李隆基接过宦官转呈的两位主查高力士案件大臣所交的供词,但并没有打开来看,只是漠然地看了两眼厚厚的供词,没一点感情地说道:“朕知道了,放在这里吧,待会朕会好生看看,要如何处断,待朕细细想后再做决定。”
“是,陛下,那臣等告退了!”房琯和高适原本想在李隆基这时讨个处断的决定,但皇帝这样说,他们也不敢再问,只能先退出去。
房琯和高适退下后,李隆基也挥退了其他的人,独自一个人静静地坐在殿内的御座上,闭着眼睛想事。
李亨的叛乱被平定已经过去了两天,涉案的官员及他们的家人都已经被捕获,长安城内禁军来回奔驰捉拿犯官及他们家人的情景慢慢看不到了。
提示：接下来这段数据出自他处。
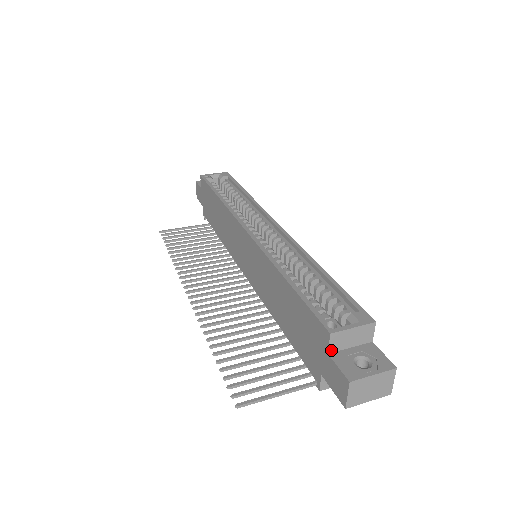
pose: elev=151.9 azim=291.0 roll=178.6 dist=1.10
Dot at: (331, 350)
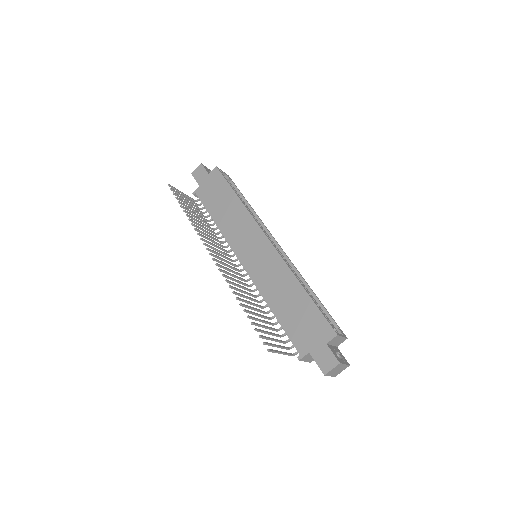
Dot at: (329, 343)
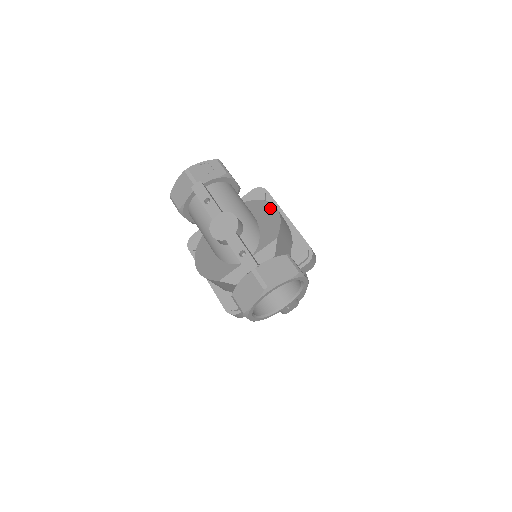
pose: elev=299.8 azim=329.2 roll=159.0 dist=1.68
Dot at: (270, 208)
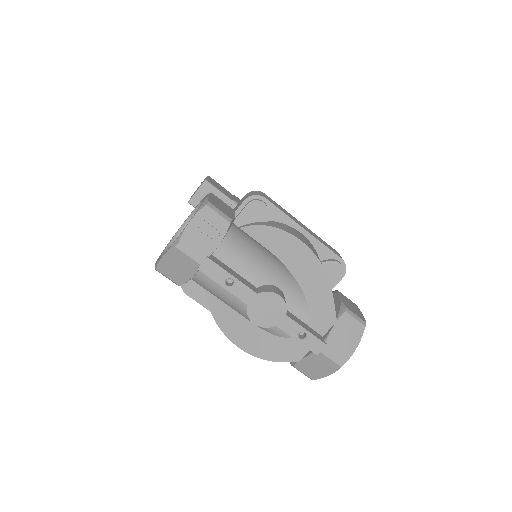
Dot at: (297, 246)
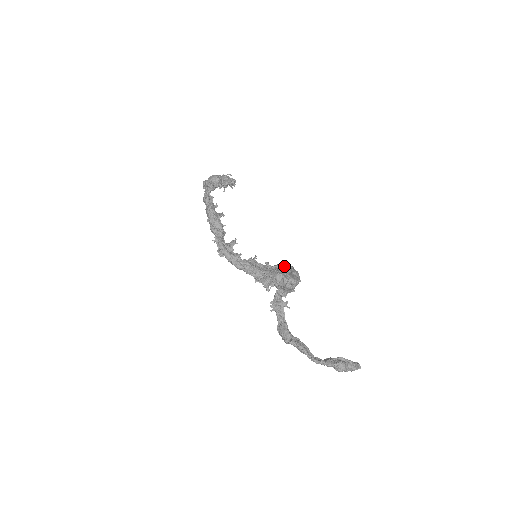
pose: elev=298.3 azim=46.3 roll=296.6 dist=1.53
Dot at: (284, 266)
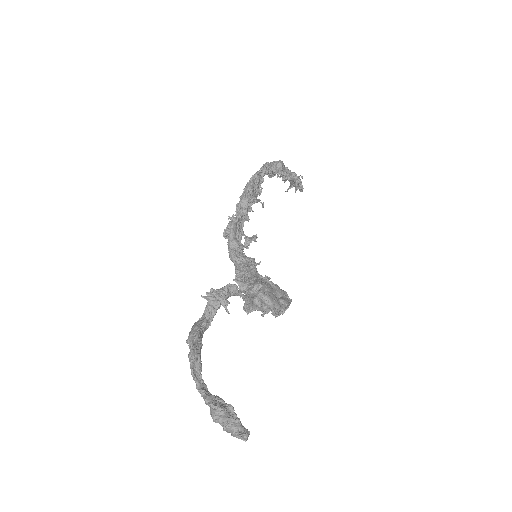
Dot at: (279, 288)
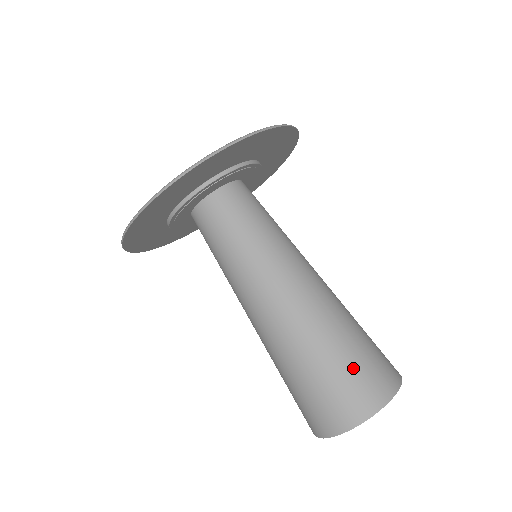
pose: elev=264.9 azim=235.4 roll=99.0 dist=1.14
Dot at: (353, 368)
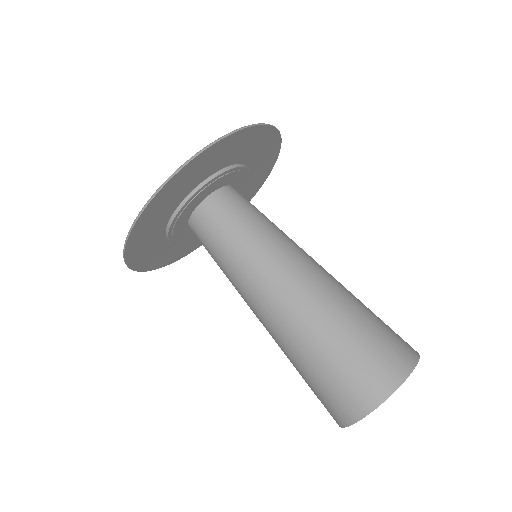
Dot at: (340, 371)
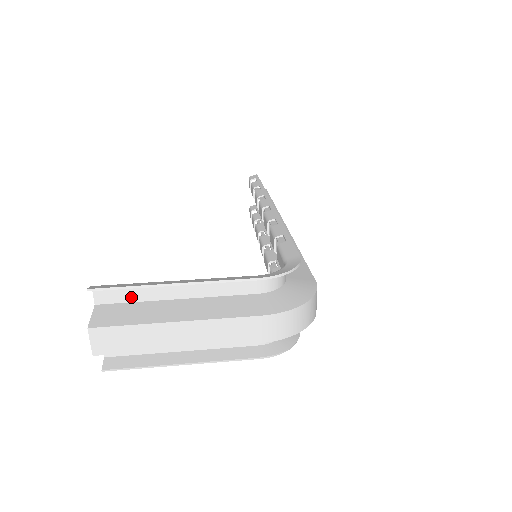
戒严也解除了,长安城内的局势慢慢平静下来,但李隆基的心境却没有任何的平息。这几天,他心里没一点好滋味,睡也睡不好,饭食也吃不下,感觉整个人都在受着煎熬!他什么决定都下不了,对李亨进一步的处理决定没有想出来,其他大臣要如何处断,也没个意见给郭子仪、韦见素、房琯等人。但今日房琯和高适将审讯叛臣及审问高力士的口供送来,李隆基知道他不能再沉默了,他必须要做出决定,决定这些人的最终命运。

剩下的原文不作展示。